Als het ministerie kwaliteitsverbetering van het onderwijs tot doel heeft met de prestatiebeloning, ben ik er van overtuigd dat met bovenstaand plan meer rendement te behalen valt. De excellente docent die de bonus ontvangt, zal zijn kennis en kunde graag delen (het is tenslotte een docent) en wordt gewaardeerd door collega’s in plaats van met een scheef oog aangekeken. Pure winst voor de docenten en de school in zijn geheel.

ICT voorhoede moet de ruimte krijgen

Tijdens mijn presentatie vorige week stipte ik het al even aan. De innovatieve voorhoede binnen een school moet de ruimte krijgen.

Docenten delen te weinig

Een van de problemen van het gebruik van ICT in het onderwijs is dat het klaslokaal een afgesloten wereldje is. Er wordt in het algemeen en al helemaal op het gebied van ICT te weinig gedeeld. Docenten met veel digivaardigeheid die ik spreek geven aan dat zij daar domweg de tijd niet voor hebben.
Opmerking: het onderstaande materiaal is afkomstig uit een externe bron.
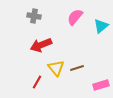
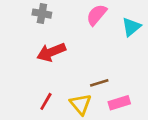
yellow triangle: (56, 68) -> (81, 104), moved
pink rectangle: (101, 85) -> (119, 103), moved

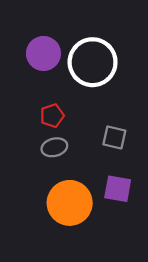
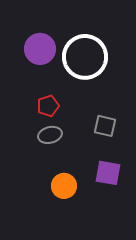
orange circle: (70, 203) -> (64, 186), size x0.6

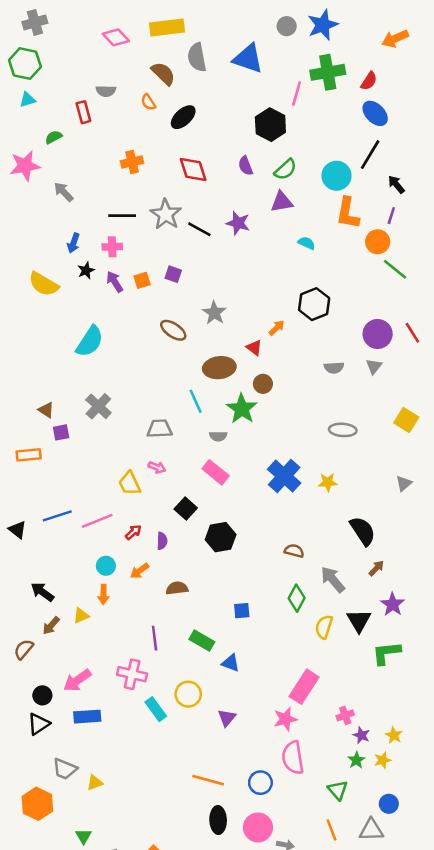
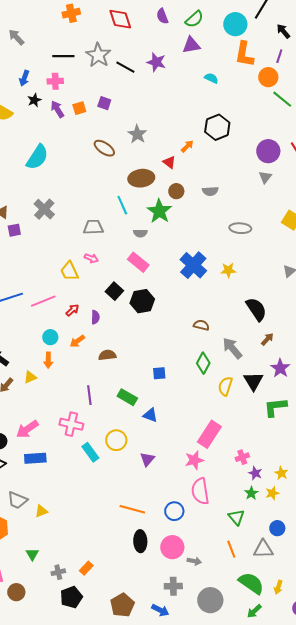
gray semicircle: (334, 368) -> (210, 191), moved
black hexagon: (221, 537) -> (142, 301), moved

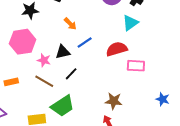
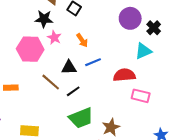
pink star: (44, 60) -> (54, 38), moved
brown line: (44, 81) -> (51, 82), moved
brown star: (114, 101) -> (111, 127), turned 30
green trapezoid: (63, 106) -> (81, 118), moved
Daarnaast is er niet een plek waar “best practices” gedeeld kunnen worden.

Cursussen zetten geen zoden aan de dijk

De huidige inspanningen om ICT gebruik voor docenten te faciliteren is door het beschikbaar stellen van een scholingsbudget binnen de CAO. De praktijk leert ons dat een docent dan een cursus volgt, daar enige tijd iets mee doet, maar vooral tegen de muren van de eigen (ICT)organisatie aan loopt en bij “falen” van de app/software/website al snel terugvalt.

“In-school innovatie, training en coaching”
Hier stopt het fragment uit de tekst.